Pacte national de lutte contre le gaspillage alimentaire

Le « Pacte national de lutte contre le gaspillage alimentaire » a été lancé en juin 2013 à l’initiative du ministre délégué à l’agroalimentaire, Guillaume Garot.

L’objectif était de faire des propositions concrètes qui engageraient les acteurs de la filière alimentaire concernés afin de réduire le gaspillage alimentaire et son impact.

Enjeux de ce pacte : s’engager concrètement contre le gaspillage alimentaire, protéger l’environnement en économisant des ressources et au délà, réduire la production de déchets.

Le ministre délégué à l’Agroalimentaire décrit la lutte contre le gaspillage alimentaire comme : « un choix contre l’égoïsme, contre l’individualisme, pour une société plus solidaire et plus responsable. Car il y a quelque chose de scandaleux, de profondément injuste dans le fait de jeter de la nourriture quand tant de Français dépendent de l’aide alimentaire pour vivre ou que des millions d’hommes, de femmes et d’enfants ne mangent pas à leur faim. Lutter contre le gaspillage, c’est mieux consommer et mieux manger. C’est aussi redonner à l’alimentation et au travail de ceux qui la produisent leur juste valeur ».

Le gouvernement a fixé comme objectif de diminuer par deux le gaspillage en France d’ici à 2025. Pour y parvenir l’ensemble des acteurs de la chaîne alimentaire s’est engagé et le Pacte pose un certain nombre de mesures et d’engagements pour permettre un le progrès collectif.

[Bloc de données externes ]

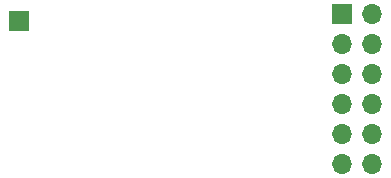
<source format=gbr>
%TF.GenerationSoftware,KiCad,Pcbnew,7.0.1*%
%TF.CreationDate,2023-03-26T17:21:00+02:00*%
%TF.ProjectId,RA01_ANT_PMOD,52413031-5f41-44e5-945f-504d4f442e6b,rev?*%
%TF.SameCoordinates,Original*%
%TF.FileFunction,Soldermask,Bot*%
%TF.FilePolarity,Negative*%
%FSLAX46Y46*%
G04 Gerber Fmt 4.6, Leading zero omitted, Abs format (unit mm)*
G04 Created by KiCad (PCBNEW 7.0.1) date 2023-03-26 17:21:00*
%MOMM*%
%LPD*%
G01*
G04 APERTURE LIST*
%ADD10R,1.700000X1.700000*%
%ADD11O,1.700000X1.700000*%
G04 APERTURE END LIST*
D10*
%TO.C,J1*%
X149860000Y-43180000D03*
D11*
X152400000Y-43180000D03*
X149860000Y-45720000D03*
X152400000Y-45720000D03*
X149860000Y-48260000D03*
X152400000Y-48260000D03*
X149860000Y-50800000D03*
X152400000Y-50800000D03*
X149860000Y-53340000D03*
X152400000Y-53340000D03*
X149860000Y-55880000D03*
X152400000Y-55880000D03*
%TD*%
D10*
%TO.C,J2*%
X122555000Y-43815000D03*
%TD*%
M02*

</source>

Avec ce Pacte, l’Etat prend les 11 mesures suivantes :

  1. Un signe de ralliement manifestant la mobilisation de chacun pour lutter contre le gaspillage.
  2. Une journée nationale de lutte contre le gaspillage, d’un prix « anti-gaspi » des pratiques vertueuses et d’une labellisation de ces pratiques.
  3. Des formations dans les lycées agricoles et les écoles hôtelières.
  4. Des clauses relatives à la lutte contre le gaspillage dans les marchés publics de la restauration collective.
  5. Une meilleure connaissance du cadre législatif et réglementaire sur la propriété et la responsabilité lors d’un don alimentaire.
  6. La lutte contre le gaspillage alimentaire dans les plans relatifs à la prévention des déchets.
  7. La mesure de la lutte contre le gaspillage alimentaire dans la Responsabilité Sociale des Entreprises.
  8. Le remplacement systématique de la mention DLUO par « À consommer de préférence avant… ».
  9. Une campagne de communication sur la lutte contre le gaspillage.
  10. Une nouvelle version du site dédié, www.gaspillagealimentaire.fr.
  11. Expérimentation, sur un an, du don alimentaire par les citoyens via une plate-forme numérique, EQosphère.